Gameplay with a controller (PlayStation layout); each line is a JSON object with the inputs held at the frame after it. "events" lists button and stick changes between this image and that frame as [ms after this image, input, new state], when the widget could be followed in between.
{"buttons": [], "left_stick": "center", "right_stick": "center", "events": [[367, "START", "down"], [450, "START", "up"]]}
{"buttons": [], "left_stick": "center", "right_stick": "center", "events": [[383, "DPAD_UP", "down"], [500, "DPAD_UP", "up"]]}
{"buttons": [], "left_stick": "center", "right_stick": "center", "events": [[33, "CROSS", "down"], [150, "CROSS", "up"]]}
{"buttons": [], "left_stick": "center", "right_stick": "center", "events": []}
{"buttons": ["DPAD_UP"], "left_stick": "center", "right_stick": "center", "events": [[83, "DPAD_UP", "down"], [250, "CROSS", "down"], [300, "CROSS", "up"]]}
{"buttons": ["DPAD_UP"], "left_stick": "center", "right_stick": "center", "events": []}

What needs to be done: The full listing must be retyped precisely, with no line left out.

Exercise answer:
Gameplay with a controller (PlayStation layout); each line is a JSON object with the inputs held at the frame after it. "events" lists button and stick changes between this image and that frame as [ms after this image, input, new state], when the widget could be followed in between.
{"buttons": [], "left_stick": "center", "right_stick": "center", "events": [[367, "START", "down"], [450, "START", "up"]]}
{"buttons": [], "left_stick": "center", "right_stick": "center", "events": [[383, "DPAD_UP", "down"], [500, "DPAD_UP", "up"]]}
{"buttons": [], "left_stick": "center", "right_stick": "center", "events": [[33, "CROSS", "down"], [150, "CROSS", "up"]]}
{"buttons": [], "left_stick": "center", "right_stick": "center", "events": []}
{"buttons": ["DPAD_UP"], "left_stick": "center", "right_stick": "center", "events": [[83, "DPAD_UP", "down"], [250, "CROSS", "down"], [300, "CROSS", "up"]]}
{"buttons": ["DPAD_UP"], "left_stick": "center", "right_stick": "center", "events": []}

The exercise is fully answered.